Amiga Format covered all aspects of Amiga computers, both hardware and software, both application and gaming uses. Future decided to spin off the magazine after reader demands for magazines with narrowed interests. Two magazines resulted: Amiga Shopper, which dealt purely with the hardware and "serious" software side of the Amiga scene, and Amiga Power, which was strictly games-only, and both were launched in May 1991.

The magazine was published monthly and offered various multi-issue tutorials on different application software, such as C programming or LightWave graphics rendering. The last tutorial was cut short in the middle because of the cancellation of the magazine. The magazine also regularly featured comic strips of the webcomic Sabrina Online, which was about the an anthropomorphic skunk woman named Sabrina whose interests included technology like the Amiga computers.

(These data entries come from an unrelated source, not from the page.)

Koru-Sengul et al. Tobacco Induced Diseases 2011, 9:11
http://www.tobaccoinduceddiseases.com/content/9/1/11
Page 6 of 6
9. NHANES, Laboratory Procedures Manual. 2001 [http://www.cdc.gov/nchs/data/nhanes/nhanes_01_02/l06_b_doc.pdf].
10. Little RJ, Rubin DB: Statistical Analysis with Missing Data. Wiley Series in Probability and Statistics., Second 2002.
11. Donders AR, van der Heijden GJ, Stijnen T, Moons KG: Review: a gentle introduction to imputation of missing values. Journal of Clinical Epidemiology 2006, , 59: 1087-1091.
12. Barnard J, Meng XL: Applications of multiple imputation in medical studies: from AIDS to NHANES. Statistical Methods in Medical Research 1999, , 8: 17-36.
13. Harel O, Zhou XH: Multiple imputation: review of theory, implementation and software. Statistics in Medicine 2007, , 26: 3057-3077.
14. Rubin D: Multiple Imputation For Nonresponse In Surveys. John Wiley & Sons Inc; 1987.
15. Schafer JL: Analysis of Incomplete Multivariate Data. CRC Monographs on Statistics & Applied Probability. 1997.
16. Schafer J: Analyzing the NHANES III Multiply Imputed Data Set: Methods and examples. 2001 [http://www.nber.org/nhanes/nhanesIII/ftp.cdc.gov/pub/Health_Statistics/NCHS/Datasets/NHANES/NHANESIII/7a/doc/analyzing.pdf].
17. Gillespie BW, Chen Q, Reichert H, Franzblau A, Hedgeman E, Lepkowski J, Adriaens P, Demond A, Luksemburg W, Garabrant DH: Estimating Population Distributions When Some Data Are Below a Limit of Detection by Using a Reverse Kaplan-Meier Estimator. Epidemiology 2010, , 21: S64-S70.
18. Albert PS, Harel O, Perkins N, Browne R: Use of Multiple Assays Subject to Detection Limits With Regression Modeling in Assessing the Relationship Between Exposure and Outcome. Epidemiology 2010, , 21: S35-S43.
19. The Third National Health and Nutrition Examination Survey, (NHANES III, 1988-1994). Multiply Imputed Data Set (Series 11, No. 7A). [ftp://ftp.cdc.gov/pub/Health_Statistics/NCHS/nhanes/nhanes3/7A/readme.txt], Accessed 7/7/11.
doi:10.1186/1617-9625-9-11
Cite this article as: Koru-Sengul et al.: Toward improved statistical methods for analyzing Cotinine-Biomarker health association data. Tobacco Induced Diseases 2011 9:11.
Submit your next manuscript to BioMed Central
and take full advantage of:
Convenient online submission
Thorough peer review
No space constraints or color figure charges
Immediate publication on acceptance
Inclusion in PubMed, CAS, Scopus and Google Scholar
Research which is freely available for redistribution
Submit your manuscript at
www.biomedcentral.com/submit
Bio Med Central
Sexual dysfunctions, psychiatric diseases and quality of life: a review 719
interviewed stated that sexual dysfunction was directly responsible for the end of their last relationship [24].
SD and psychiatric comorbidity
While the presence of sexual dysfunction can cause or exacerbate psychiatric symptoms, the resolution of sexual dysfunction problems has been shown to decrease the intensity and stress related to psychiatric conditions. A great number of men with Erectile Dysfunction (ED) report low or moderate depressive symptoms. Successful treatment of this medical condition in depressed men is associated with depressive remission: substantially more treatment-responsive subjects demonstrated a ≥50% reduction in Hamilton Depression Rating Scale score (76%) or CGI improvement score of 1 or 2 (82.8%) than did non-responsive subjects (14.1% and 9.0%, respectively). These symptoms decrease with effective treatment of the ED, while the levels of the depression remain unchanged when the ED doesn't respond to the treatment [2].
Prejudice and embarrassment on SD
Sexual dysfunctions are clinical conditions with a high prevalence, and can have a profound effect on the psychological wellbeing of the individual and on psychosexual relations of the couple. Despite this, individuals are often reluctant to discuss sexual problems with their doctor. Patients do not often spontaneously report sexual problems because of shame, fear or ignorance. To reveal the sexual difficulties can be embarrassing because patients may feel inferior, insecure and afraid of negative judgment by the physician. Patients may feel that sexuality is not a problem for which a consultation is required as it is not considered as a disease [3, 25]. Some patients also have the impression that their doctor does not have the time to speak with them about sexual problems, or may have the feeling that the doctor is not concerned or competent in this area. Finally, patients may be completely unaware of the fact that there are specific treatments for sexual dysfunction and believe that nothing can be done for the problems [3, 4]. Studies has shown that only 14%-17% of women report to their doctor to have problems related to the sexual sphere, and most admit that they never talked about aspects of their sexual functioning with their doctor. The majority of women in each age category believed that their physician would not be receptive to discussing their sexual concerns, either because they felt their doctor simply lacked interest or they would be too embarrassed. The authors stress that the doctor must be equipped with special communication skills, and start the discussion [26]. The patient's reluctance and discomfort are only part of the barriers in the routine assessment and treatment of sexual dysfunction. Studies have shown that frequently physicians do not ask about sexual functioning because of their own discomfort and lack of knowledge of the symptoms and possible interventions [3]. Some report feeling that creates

Each issue of Amiga Format was provided with a cover disk containing an assortment of application software, public-domain (i.e. free of charge) games, and new game demos—a practice pioneered by Future Publishing and which it inherited from its predecessor, ST/Amiga Format—popularising the concept amongst its rival magazines. Most of the programs distributed on the disks were public-domain software, shareware, or demos, often available through other means such as modems and bulletin board systems, but they occasionally included full-price commercial titles. Three such examples were the full versions of the games Archipelagos and Vaxine and the word processor Wordworth for the July 1991 issue. This practice drew ire from software publishers, and Amiga Format and its competitors agreed to halt it. In another example, a version of Blitz BASIC was mounted to the November 1993 cover disk, along with a zombie apocalypse game written in that language. Blitz BASIC subsequently overtook AMOS as the preferred way to program games. Later in its lifetime, the magazine turned to the CD as a medium for storing vast quantities of software, which benefited users who lacked Internet access. With its January 1997 issue, it became the United Kingdom's first computer magazine to attach two cover CDs to a single issue, the second for Amiga Advanced Graphics Architecture users.

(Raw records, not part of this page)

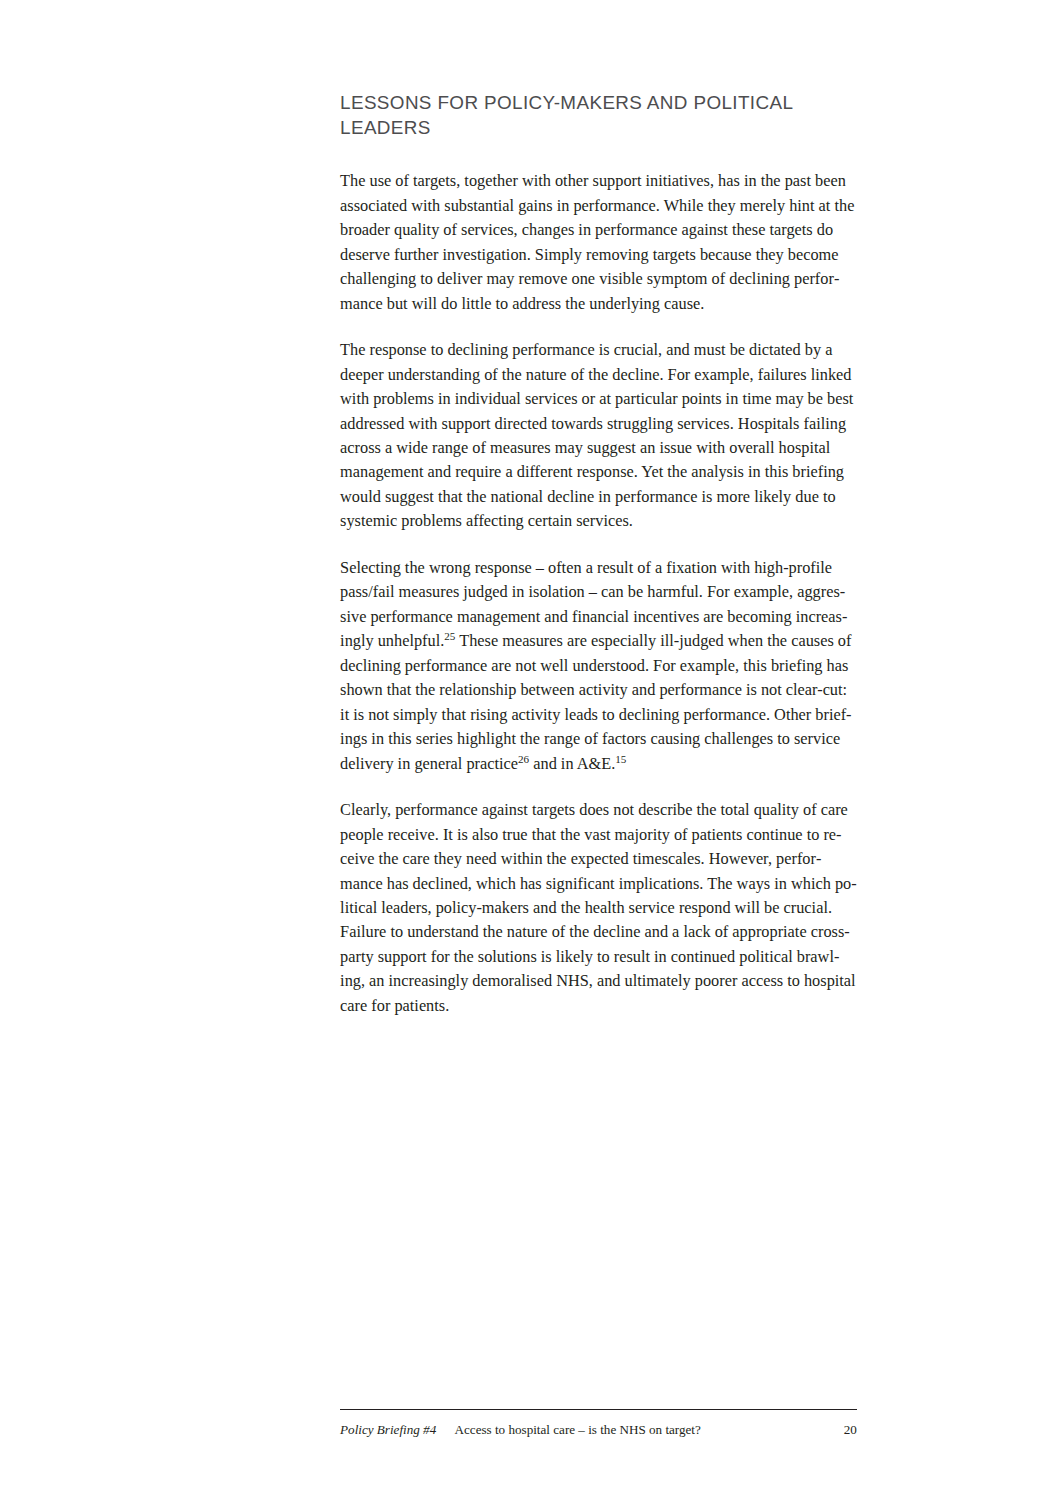Lessons for policy-makers and political leaders
The use of targets, together with other support initiatives, has in the past been associated with substantial gains in performance. While they merely hint at the broader quality of services, changes in performance against these targets do deserve further investigation. Simply removing targets because they become challenging to deliver may remove one visible symptom of declining performance but will do little to address the underlying cause.
The response to declining performance is crucial, and must be dictated by a deeper understanding of the nature of the decline. For example, failures linked with problems in individual services or at particular points in time may be best addressed with support directed towards struggling services. Hospitals failing across a wide range of measures may suggest an issue with overall hospital management and require a different response. Yet the analysis in this briefing would suggest that the national decline in performance is more likely due to systemic problems affecting certain services.
Selecting the wrong response – often a result of a fixation with high-profile pass/fail measures judged in isolation – can be harmful. For example, aggressive performance management and financial incentives are becoming increasingly unhelpful.25 These measures are especially ill-judged when the causes of declining performance are not well understood. For example, this briefing has shown that the relationship between activity and performance is not clear-cut: it is not simply that rising activity leads to declining performance. Other briefings in this series highlight the range of factors causing challenges to service delivery in general practice26 and in A&E.15
Clearly, performance against targets does not describe the total quality of care people receive. It is also true that the vast majority of patients continue to receive the care they need within the expected timescales. However, performance has declined, which has significant implications. The ways in which political leaders, policy-makers and the health service respond will be crucial. Failure to understand the nature of the decline and a lack of appropriate cross-party support for the solutions is likely to result in continued political brawling, an increasingly demoralised NHS, and ultimately poorer access to hospital care for patients.
Policy Briefing #4 Access to hospital care – is the NHS on target?
20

During Marcus Dyson's time at Amiga Format as editor (1993–1994), a competition was run to find the best game developed by a reader using Blitz BASIC. A game called Total Wormage was entered by Andy Davidson. Although Total Wormage was overlooked by the magazine's judges and thus did not win, Marcus Dyson, who was editor when the magazine held the competition and had departed publishing to join developer Team17, persuaded Amiga Format to transfer rights to the game to the studio (all demos submitted to the competition became property of Future Publishing). Team17 would complete the game and release it commercially as Worms.

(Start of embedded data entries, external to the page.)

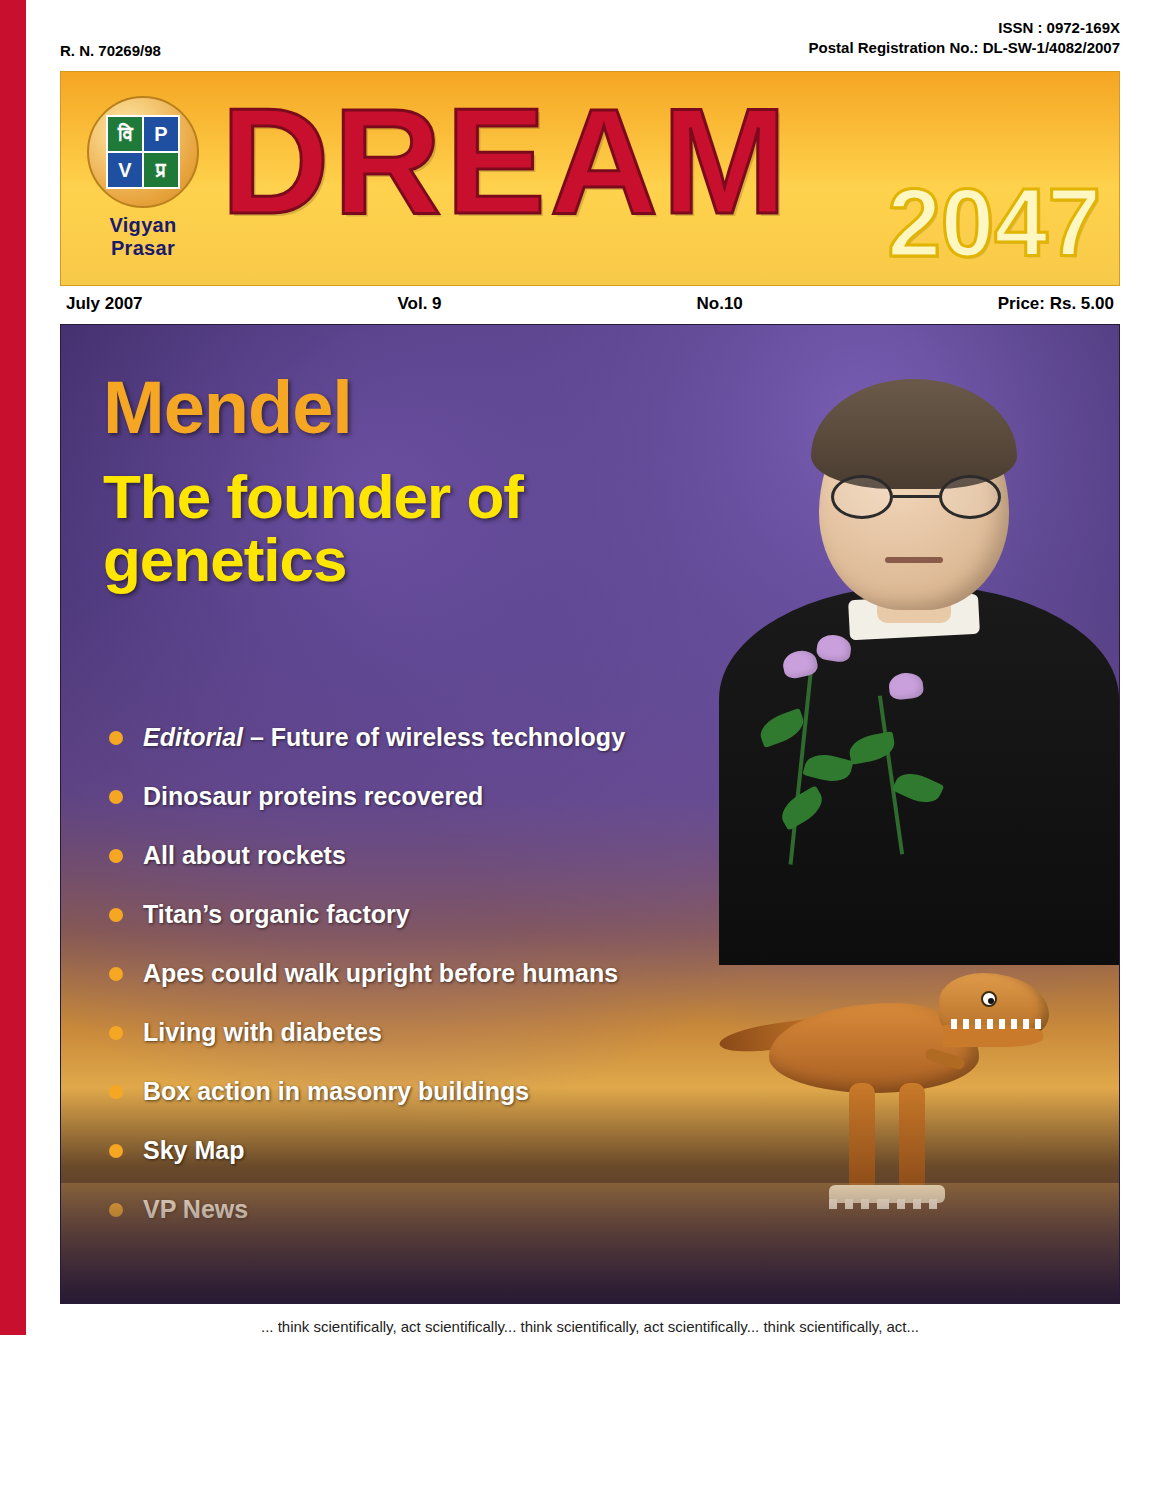R. N. 70269/98
ISSN : 0972-169X
Postal Registration No.: DL-SW-1/4082/2007
विPVप्र
Vigyan Prasar
DREAM
2047
July 2007 Vol. 9 No.10 Price: Rs. 5.00
Mendel
The founder of genetics
Editorial – Future of wireless technology
Dinosaur proteins recovered
All about rockets
Titan’s organic factory
Apes could walk upright before humans
Living with diabetes
Box action in masonry buildings
Sky Map
VP News
... think scientifically, act scientifically... think scientifically, act scientifically... think scientifically, act...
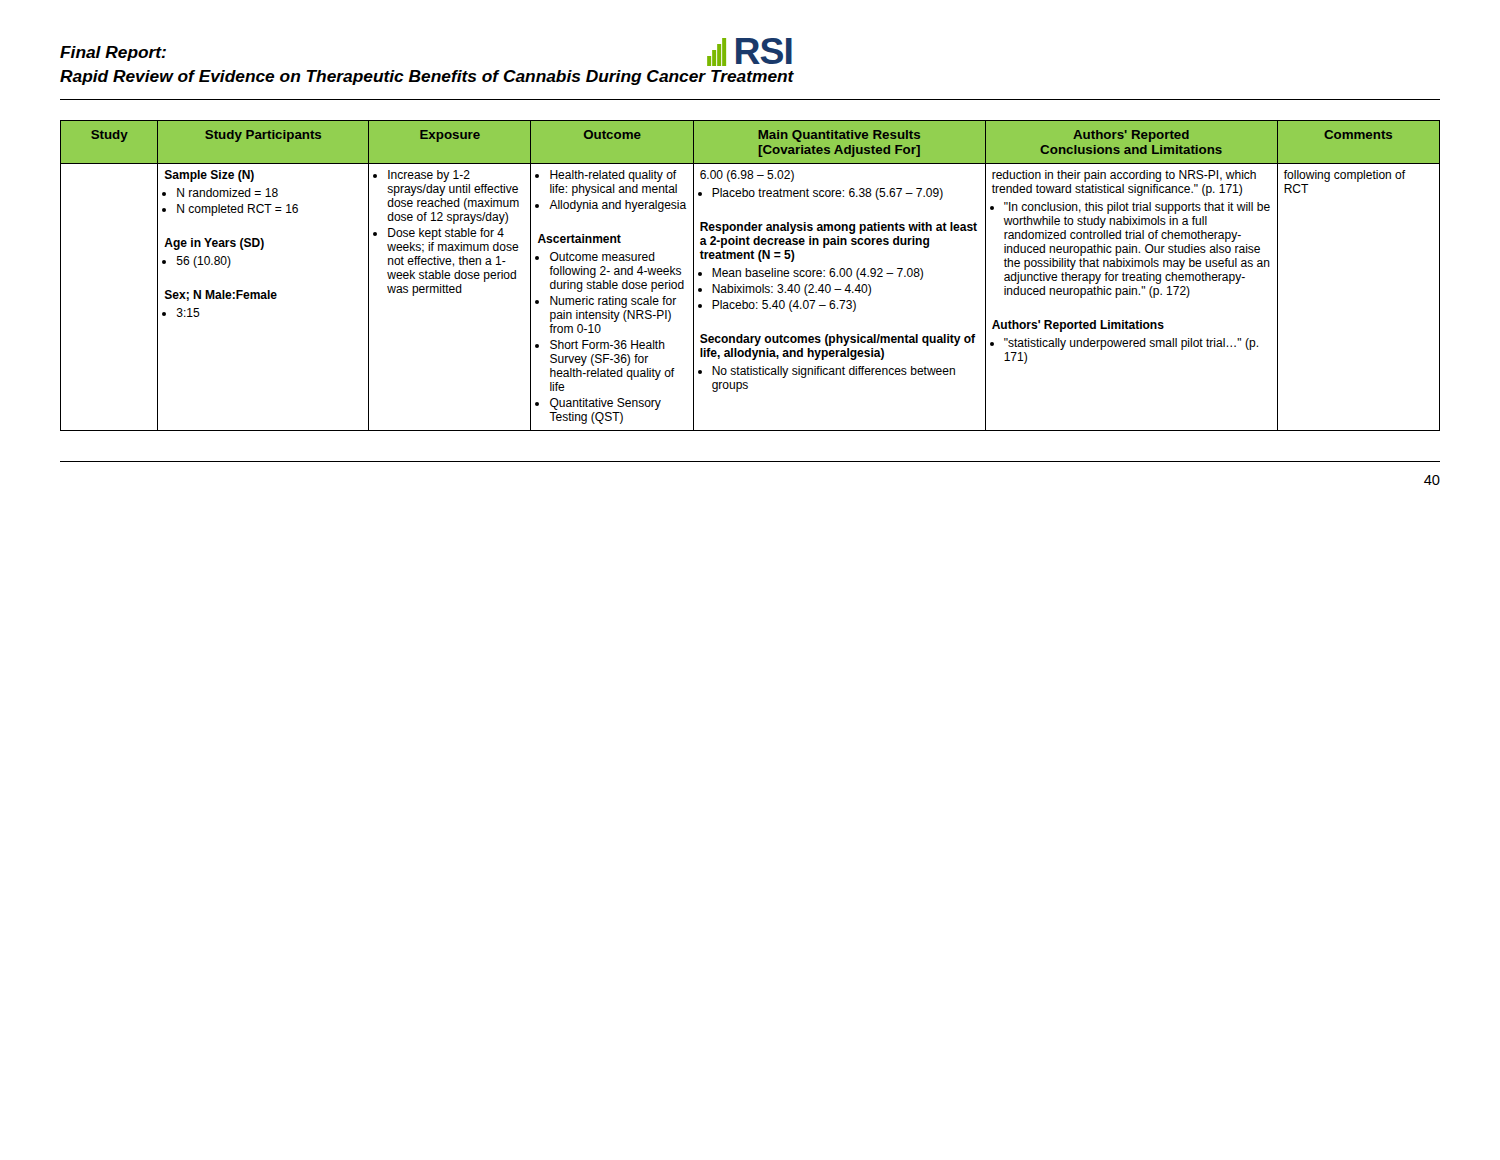Final Report:
Rapid Review of Evidence on Therapeutic Benefits of Cannabis During Cancer Treatment
RSI
| Study | Study Participants | Exposure | Outcome | Main Quantitative Results [Covariates Adjusted For] | Authors' Reported Conclusions and Limitations | Comments |
| --- | --- | --- | --- | --- | --- | --- |
| | Sample Size (N) N randomized = 18 N completed RCT = 16 Age in Years (SD) 56 (10.80) Sex; N Male:Female 3:15 | Increase by 1-2 sprays/day until effective dose reached (maximum dose of 12 sprays/day) Dose kept stable for 4 weeks; if maximum dose not effective, then a 1-week stable dose period was permitted | Health-related quality of life: physical and mental Allodynia and hyeralgesia Ascertainment Outcome measured following 2- and 4-weeks during stable dose period Numeric rating scale for pain intensity (NRS-PI) from 0-10 Short Form-36 Health Survey (SF-36) for health-related quality of life Quantitative Sensory Testing (QST) | 6.00 (6.98 – 5.02) Placebo treatment score: 6.38 (5.67 – 7.09) Responder analysis among patients with at least a 2-point decrease in pain scores during treatment (N = 5) Mean baseline score: 6.00 (4.92 – 7.08) Nabiximols: 3.40 (2.40 – 4.40) Placebo: 5.40 (4.07 – 6.73) Secondary outcomes (physical/mental quality of life, allodynia, and hyperalgesia) No statistically significant differences between groups | reduction in their pain according to NRS-PI, which trended toward statistical significance." (p. 171) "In conclusion, this pilot trial supports that it will be worthwhile to study nabiximols in a full randomized controlled trial of chemotherapy-induced neuropathic pain. Our studies also raise the possibility that nabiximols may be useful as an adjunctive therapy for treating chemotherapy-induced neuropathic pain." (p. 172) Authors' Reported Limitations "statistically underpowered small pilot trial…" (p. 171) | following completion of RCT |
40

Circulation of Amiga Format (blue line with circles) compared with other Amiga magazines. At its peak, in the first half of 1992, the magazine averaged 161,256 copies per issue.

Amiga Format spanned 136 issues in its lifetime, achieving peak circulation at an average of 161,256 copies distributed in the first half of 1992, with the final issue published in May 2000. At the time of CU Amiga Magazines closure in late 1998, it was the only regularly issued print magazine about the Amiga in the United Kingdom.

In November 2025, issue 40 of Amiga Addict was published both as a tribute to Amiga Format, and as issue 137 of Amiga Format itself, including an optional coverdisk containing X-Copy Professional; with copies available from some UK newsagents.

==Staff==
Marcus Dyson, whom the magazine hired in 1990 as an art assistant, became editor in 1993 before departing the magazine the following year for Team17. Another writer to become editor was prolific Steve Jarratt. Contributors included Nick Walkland, previously a staff writer for the adventure games magazine Confidential and later part of the television programme Games World, and Richard Burton and David Crookes, both of whom who would later write for Retro Gamer. Other writers included Andy Nuttall and James Leach, both of whom also wrote for other video game magazines before entering Bullfrog Productions.